Maybe not as descriptive as heaven if your story is a feel-good one but can just subtly touch the topic.

73. Is the character superstitious?

You can talk about what the character believes in and to what extent he/she believes.

74. When did your character last lie?

Is he/she righteous and just?

75. When did the character last make a promise?

It’s also good to emphasize this to determine if your character is trustworthy or not.

76. What does the character think is the worst thing that can be done to a person?

Another question to determine a character’s principles and values.

77. What or who would your character dress up as for Halloween?

The choice of a Halloween costume might seem so mundane but it can really tell a lot about your character’s likes, personality and a whole new side you never knew existed.

78. Is the character comfortable with technology?

Is he/she part of the millennial who is super techie or someone who is old school?

79. If your character could save one person, who would it be?

The other character most important to your character tells a lot about him/her.

80. If your character could call one person for help, who would it be?

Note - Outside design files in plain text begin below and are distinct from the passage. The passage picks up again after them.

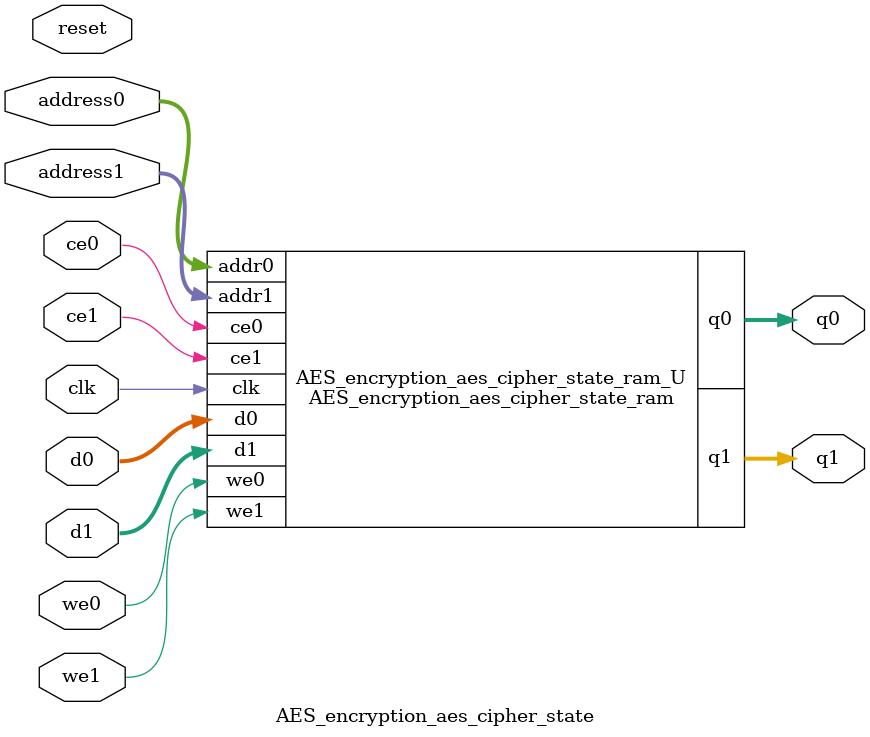
<source format=v>

`timescale 1 ns / 1 ps
module AES_encryption_aes_cipher_state_ram (addr0, ce0, d0, we0, q0, addr1, ce1, d1, we1, q1,  clk);

parameter DWIDTH = 8;
parameter AWIDTH = 4;
parameter MEM_SIZE = 16;

input[AWIDTH-1:0] addr0;
input ce0;
input[DWIDTH-1:0] d0;
input we0;
output reg[DWIDTH-1:0] q0;
input[AWIDTH-1:0] addr1;
input ce1;
input[DWIDTH-1:0] d1;
input we1;
output reg[DWIDTH-1:0] q1;
input clk;

(* ram_style = "block" *)reg [DWIDTH-1:0] ram[MEM_SIZE-1:0];




always @(posedge clk)  
begin 
    if (ce0) 
    begin
        if (we0) 
        begin 
            ram[addr0] <= d0; 
            q0 <= d0;
        end 
        else 
            q0 <= ram[addr0];
    end
end


always @(posedge clk)  
begin 
    if (ce1) 
    begin
        if (we1) 
        begin 
            ram[addr1] <= d1; 
            q1 <= d1;
        end 
        else 
            q1 <= ram[addr1];
    end
end


endmodule


`timescale 1 ns / 1 ps
module AES_encryption_aes_cipher_state(
    reset,
    clk,
    address0,
    ce0,
    we0,
    d0,
    q0,
    address1,
    ce1,
    we1,
    d1,
    q1);

parameter DataWidth = 32'd8;
parameter AddressRange = 32'd16;
parameter AddressWidth = 32'd4;
input reset;
input clk;
input[AddressWidth - 1:0] address0;
input ce0;
input we0;
input[DataWidth - 1:0] d0;
output[DataWidth - 1:0] q0;
input[AddressWidth - 1:0] address1;
input ce1;
input we1;
input[DataWidth - 1:0] d1;
output[DataWidth - 1:0] q1;



AES_encryption_aes_cipher_state_ram AES_encryption_aes_cipher_state_ram_U(
    .clk( clk ),
    .addr0( address0 ),
    .ce0( ce0 ),
    .d0( d0 ),
    .we0( we0 ),
    .q0( q0 ),
    .addr1( address1 ),
    .ce1( ce1 ),
    .d1( d1 ),
    .we1( we1 ),
    .q1( q1 ));

endmodule


</source>
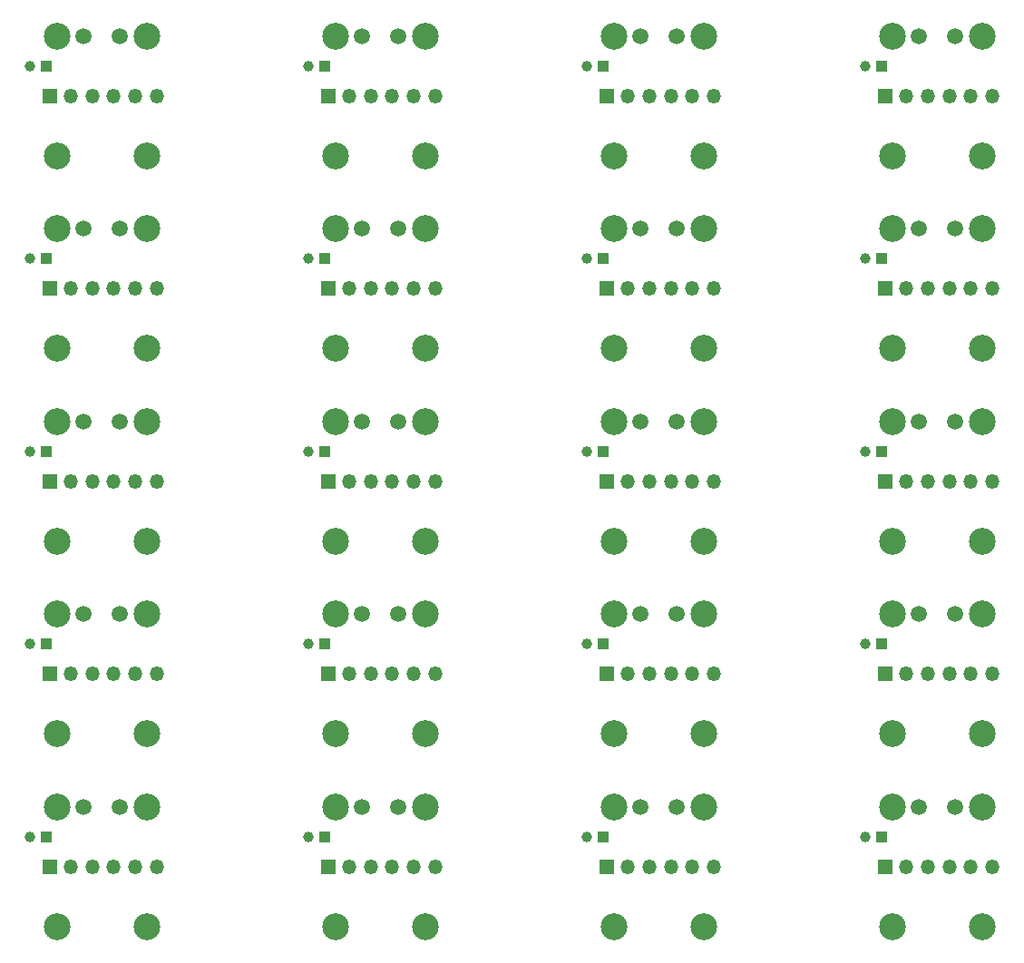
<source format=gbs>
G04 #@! TF.GenerationSoftware,KiCad,Pcbnew,(5.1.8)-1*
G04 #@! TF.CreationDate,2021-11-11T20:38:59+08:00*
G04 #@! TF.ProjectId,vibro-cloth-panelized,76696272-6f2d-4636-9c6f-74682d70616e,rev?*
G04 #@! TF.SameCoordinates,Original*
G04 #@! TF.FileFunction,Soldermask,Bot*
G04 #@! TF.FilePolarity,Negative*
%FSLAX46Y46*%
G04 Gerber Fmt 4.6, Leading zero omitted, Abs format (unit mm)*
G04 Created by KiCad (PCBNEW (5.1.8)-1) date 2021-11-11 20:38:59*
%MOMM*%
%LPD*%
G01*
G04 APERTURE LIST*
%ADD10C,1.500000*%
%ADD11C,2.500000*%
%ADD12R,1.000000X1.000000*%
%ADD13C,1.000000*%
%ADD14R,1.350000X1.350000*%
%ADD15O,1.350000X1.350000*%
G04 APERTURE END LIST*
D10*
X141524028Y-124412037D03*
X138124028Y-124412037D03*
D11*
X135682028Y-124412037D03*
X135682028Y-135588037D03*
X144064028Y-124412037D03*
X144064028Y-135588037D03*
D12*
X134666028Y-127206037D03*
D13*
X133142028Y-127206037D03*
D14*
X134983528Y-130000037D03*
D15*
X136983528Y-130000037D03*
X138983528Y-130000037D03*
X140983528Y-130000037D03*
X142983528Y-130000037D03*
X144983528Y-130000037D03*
D10*
X115524019Y-124412037D03*
X112124019Y-124412037D03*
D11*
X109682019Y-124412037D03*
X109682019Y-135588037D03*
X118064019Y-124412037D03*
X118064019Y-135588037D03*
D12*
X108666019Y-127206037D03*
D13*
X107142019Y-127206037D03*
D14*
X108983519Y-130000037D03*
D15*
X110983519Y-130000037D03*
X112983519Y-130000037D03*
X114983519Y-130000037D03*
X116983519Y-130000037D03*
X118983519Y-130000037D03*
D10*
X89524010Y-124412037D03*
X86124010Y-124412037D03*
D11*
X83682010Y-124412037D03*
X83682010Y-135588037D03*
X92064010Y-124412037D03*
X92064010Y-135588037D03*
D12*
X82666010Y-127206037D03*
D13*
X81142010Y-127206037D03*
D14*
X82983510Y-130000037D03*
D15*
X84983510Y-130000037D03*
X86983510Y-130000037D03*
X88983510Y-130000037D03*
X90983510Y-130000037D03*
X92983510Y-130000037D03*
D10*
X63524001Y-124412037D03*
X60124001Y-124412037D03*
D11*
X57682001Y-124412037D03*
X57682001Y-135588037D03*
X66064001Y-124412037D03*
X66064001Y-135588037D03*
D12*
X56666001Y-127206037D03*
D13*
X55142001Y-127206037D03*
D14*
X56983501Y-130000037D03*
D15*
X58983501Y-130000037D03*
X60983501Y-130000037D03*
X62983501Y-130000037D03*
X64983501Y-130000037D03*
X66983501Y-130000037D03*
D10*
X141524028Y-106412028D03*
X138124028Y-106412028D03*
D11*
X135682028Y-106412028D03*
X135682028Y-117588028D03*
X144064028Y-106412028D03*
X144064028Y-117588028D03*
D12*
X134666028Y-109206028D03*
D13*
X133142028Y-109206028D03*
D14*
X134983528Y-112000028D03*
D15*
X136983528Y-112000028D03*
X138983528Y-112000028D03*
X140983528Y-112000028D03*
X142983528Y-112000028D03*
X144983528Y-112000028D03*
D10*
X115524019Y-106412028D03*
X112124019Y-106412028D03*
D11*
X109682019Y-106412028D03*
X109682019Y-117588028D03*
X118064019Y-106412028D03*
X118064019Y-117588028D03*
D12*
X108666019Y-109206028D03*
D13*
X107142019Y-109206028D03*
D14*
X108983519Y-112000028D03*
D15*
X110983519Y-112000028D03*
X112983519Y-112000028D03*
X114983519Y-112000028D03*
X116983519Y-112000028D03*
X118983519Y-112000028D03*
D10*
X89524010Y-106412028D03*
X86124010Y-106412028D03*
D11*
X83682010Y-106412028D03*
X83682010Y-117588028D03*
X92064010Y-106412028D03*
X92064010Y-117588028D03*
D12*
X82666010Y-109206028D03*
D13*
X81142010Y-109206028D03*
D14*
X82983510Y-112000028D03*
D15*
X84983510Y-112000028D03*
X86983510Y-112000028D03*
X88983510Y-112000028D03*
X90983510Y-112000028D03*
X92983510Y-112000028D03*
D10*
X63524001Y-106412028D03*
X60124001Y-106412028D03*
D11*
X57682001Y-106412028D03*
X57682001Y-117588028D03*
X66064001Y-106412028D03*
X66064001Y-117588028D03*
D12*
X56666001Y-109206028D03*
D13*
X55142001Y-109206028D03*
D14*
X56983501Y-112000028D03*
D15*
X58983501Y-112000028D03*
X60983501Y-112000028D03*
X62983501Y-112000028D03*
X64983501Y-112000028D03*
X66983501Y-112000028D03*
D10*
X141524028Y-88412019D03*
X138124028Y-88412019D03*
D11*
X135682028Y-88412019D03*
X135682028Y-99588019D03*
X144064028Y-88412019D03*
X144064028Y-99588019D03*
D12*
X134666028Y-91206019D03*
D13*
X133142028Y-91206019D03*
D14*
X134983528Y-94000019D03*
D15*
X136983528Y-94000019D03*
X138983528Y-94000019D03*
X140983528Y-94000019D03*
X142983528Y-94000019D03*
X144983528Y-94000019D03*
D10*
X115524019Y-88412019D03*
X112124019Y-88412019D03*
D11*
X109682019Y-88412019D03*
X109682019Y-99588019D03*
X118064019Y-88412019D03*
X118064019Y-99588019D03*
D12*
X108666019Y-91206019D03*
D13*
X107142019Y-91206019D03*
D14*
X108983519Y-94000019D03*
D15*
X110983519Y-94000019D03*
X112983519Y-94000019D03*
X114983519Y-94000019D03*
X116983519Y-94000019D03*
X118983519Y-94000019D03*
D10*
X89524010Y-88412019D03*
X86124010Y-88412019D03*
D11*
X83682010Y-88412019D03*
X83682010Y-99588019D03*
X92064010Y-88412019D03*
X92064010Y-99588019D03*
D12*
X82666010Y-91206019D03*
D13*
X81142010Y-91206019D03*
D14*
X82983510Y-94000019D03*
D15*
X84983510Y-94000019D03*
X86983510Y-94000019D03*
X88983510Y-94000019D03*
X90983510Y-94000019D03*
X92983510Y-94000019D03*
D10*
X63524001Y-88412019D03*
X60124001Y-88412019D03*
D11*
X57682001Y-88412019D03*
X57682001Y-99588019D03*
X66064001Y-88412019D03*
X66064001Y-99588019D03*
D12*
X56666001Y-91206019D03*
D13*
X55142001Y-91206019D03*
D14*
X56983501Y-94000019D03*
D15*
X58983501Y-94000019D03*
X60983501Y-94000019D03*
X62983501Y-94000019D03*
X64983501Y-94000019D03*
X66983501Y-94000019D03*
D10*
X141524028Y-70412010D03*
X138124028Y-70412010D03*
D11*
X135682028Y-70412010D03*
X135682028Y-81588010D03*
X144064028Y-70412010D03*
X144064028Y-81588010D03*
D12*
X134666028Y-73206010D03*
D13*
X133142028Y-73206010D03*
D14*
X134983528Y-76000010D03*
D15*
X136983528Y-76000010D03*
X138983528Y-76000010D03*
X140983528Y-76000010D03*
X142983528Y-76000010D03*
X144983528Y-76000010D03*
D10*
X115524019Y-70412010D03*
X112124019Y-70412010D03*
D11*
X109682019Y-70412010D03*
X109682019Y-81588010D03*
X118064019Y-70412010D03*
X118064019Y-81588010D03*
D12*
X108666019Y-73206010D03*
D13*
X107142019Y-73206010D03*
D14*
X108983519Y-76000010D03*
D15*
X110983519Y-76000010D03*
X112983519Y-76000010D03*
X114983519Y-76000010D03*
X116983519Y-76000010D03*
X118983519Y-76000010D03*
D10*
X89524010Y-70412010D03*
X86124010Y-70412010D03*
D11*
X83682010Y-70412010D03*
X83682010Y-81588010D03*
X92064010Y-70412010D03*
X92064010Y-81588010D03*
D12*
X82666010Y-73206010D03*
D13*
X81142010Y-73206010D03*
D14*
X82983510Y-76000010D03*
D15*
X84983510Y-76000010D03*
X86983510Y-76000010D03*
X88983510Y-76000010D03*
X90983510Y-76000010D03*
X92983510Y-76000010D03*
D10*
X63524001Y-70412010D03*
X60124001Y-70412010D03*
D11*
X57682001Y-70412010D03*
X57682001Y-81588010D03*
X66064001Y-70412010D03*
X66064001Y-81588010D03*
D12*
X56666001Y-73206010D03*
D13*
X55142001Y-73206010D03*
D14*
X56983501Y-76000010D03*
D15*
X58983501Y-76000010D03*
X60983501Y-76000010D03*
X62983501Y-76000010D03*
X64983501Y-76000010D03*
X66983501Y-76000010D03*
D10*
X141524028Y-52412001D03*
X138124028Y-52412001D03*
D11*
X135682028Y-52412001D03*
X135682028Y-63588001D03*
X144064028Y-52412001D03*
X144064028Y-63588001D03*
D12*
X134666028Y-55206001D03*
D13*
X133142028Y-55206001D03*
D14*
X134983528Y-58000001D03*
D15*
X136983528Y-58000001D03*
X138983528Y-58000001D03*
X140983528Y-58000001D03*
X142983528Y-58000001D03*
X144983528Y-58000001D03*
D10*
X115524019Y-52412001D03*
X112124019Y-52412001D03*
D11*
X109682019Y-52412001D03*
X109682019Y-63588001D03*
X118064019Y-52412001D03*
X118064019Y-63588001D03*
D12*
X108666019Y-55206001D03*
D13*
X107142019Y-55206001D03*
D14*
X108983519Y-58000001D03*
D15*
X110983519Y-58000001D03*
X112983519Y-58000001D03*
X114983519Y-58000001D03*
X116983519Y-58000001D03*
X118983519Y-58000001D03*
D10*
X89524010Y-52412001D03*
X86124010Y-52412001D03*
D11*
X83682010Y-52412001D03*
X83682010Y-63588001D03*
X92064010Y-52412001D03*
X92064010Y-63588001D03*
D12*
X82666010Y-55206001D03*
D13*
X81142010Y-55206001D03*
D14*
X82983510Y-58000001D03*
D15*
X84983510Y-58000001D03*
X86983510Y-58000001D03*
X88983510Y-58000001D03*
X90983510Y-58000001D03*
X92983510Y-58000001D03*
D10*
X63524001Y-52412001D03*
X60124001Y-52412001D03*
D11*
X57682001Y-52412001D03*
X57682001Y-63588001D03*
X66064001Y-52412001D03*
X66064001Y-63588001D03*
D12*
X56666001Y-55206001D03*
D13*
X55142001Y-55206001D03*
D14*
X56983501Y-58000001D03*
D15*
X58983501Y-58000001D03*
X60983501Y-58000001D03*
X62983501Y-58000001D03*
X64983501Y-58000001D03*
X66983501Y-58000001D03*
M02*

</source>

It will also help for you to know which other character cares for your character, it can help with the story plot and all.

81. What are your character’s strongest motivations?

Maybe they’re poor? Out for revenge?

82. What are your character’s hopes and dreams for the future?

This should be established because the whole plot revolves around the characters’ goals.

83. What are your character’s greatest strengths?

Is it their kindness? A talent? Their generosity?

84. What are your character’s greatest weaknesses?

It also pays to know this and focus on this when you try to introduce the conflict of your story.

85. What is your character like socially?

This could influence the way you write the conversations that your character engages in.

86. What is the character’s role in the story?

Every character has a role. There are the main characters or the protagonists and there are the bad guys or the antagonists.

87. What is the character’s connection to the overall storyline?

Before even finishing the story, the author should already have an initial evaluation of the fate of each character.

88. Your character is at a bar when the one person you don’t want to see walks in.

Who are they? How do you react?

89. How would your character react if he/she was catcalled?

Would your character get angry or just ignore them?

90. How would your character react if he/she saw a friend who owes him/her money spending frivolously?

Would your character confront the person or just leave them alone?

91. The character’s friends are speaking unfairly about a mutual friend.

Does he/she speak up or just leave them alone?

92. How would your character react if he/she witnessed a victimless crime?

Is your character the type to get involved and fight for justice?

93. Who was the first person to break your character’s heart?

Broken hearted characters make for a wonderful story.

94. Who was the last person to make your character happy?

You can write about past loves, childhood memories or even happy coincidences that your character treasures.

95. What does your character think about in the shower?

It’s when the character closes his/her eyes and just feels the flow of the water when you can write about his reflections, plans, realizations.

96. Does the character stay up late or wake up early?

Is he/she a night owl or an early bird?

97. What does your character do if he/she can’t sleep?

Maybe find some snack, pray, write or stare blankly at the ceiling?

98. Who or what does the character turn to when he/she is upset?

You can mention his/her shopping tendencies, overeating tendencies, drug tolerance or anything that would match and explain why he/she is the way he/she is.

99. If your character could erase one movie from existence, what would it be?

You must be thoroughly knowledgeable of your character for you to know this.

100. What is the one word you would use to define him/her?

If you could find the perfect word, you’d be able to use it as a theme for the character’s personality throughout the novel/story.

What are some of your own character development questions that you ask yourself when it comes to writing the first drafts of your story? As the author, what do you think you need to know about the characters in order to breathe life into them?